* **Action item**:
Transcribe only the lines of the listing below from the one holding "10 canzoni sulla moda da ascoltare" through the one holding "Scopri Di Più →", inclusive, without any change.

######

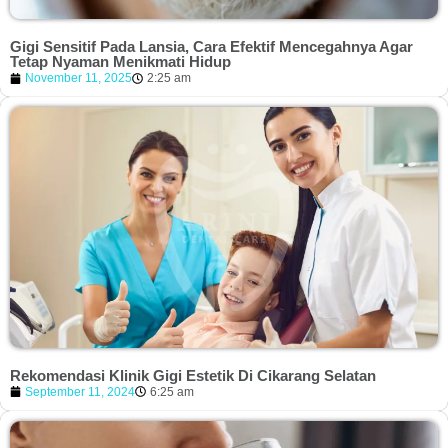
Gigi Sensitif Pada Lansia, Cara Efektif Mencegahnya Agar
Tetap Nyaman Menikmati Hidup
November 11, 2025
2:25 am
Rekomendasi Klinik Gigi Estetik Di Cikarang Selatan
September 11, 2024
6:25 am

######

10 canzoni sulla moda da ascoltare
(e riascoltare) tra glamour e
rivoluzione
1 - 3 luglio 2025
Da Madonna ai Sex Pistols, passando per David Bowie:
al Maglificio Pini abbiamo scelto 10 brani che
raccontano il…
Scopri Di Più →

######

* **Result of this exercise**:
10 canzoni sulla moda da ascoltare
(e riascoltare) tra glamour e
rivoluzione
1 - 3 luglio 2025
Da Madonna ai Sex Pistols, passando per David Bowie:
al Maglificio Pini abbiamo scelto 10 brani che
raccontano il…
Scopri Di Più →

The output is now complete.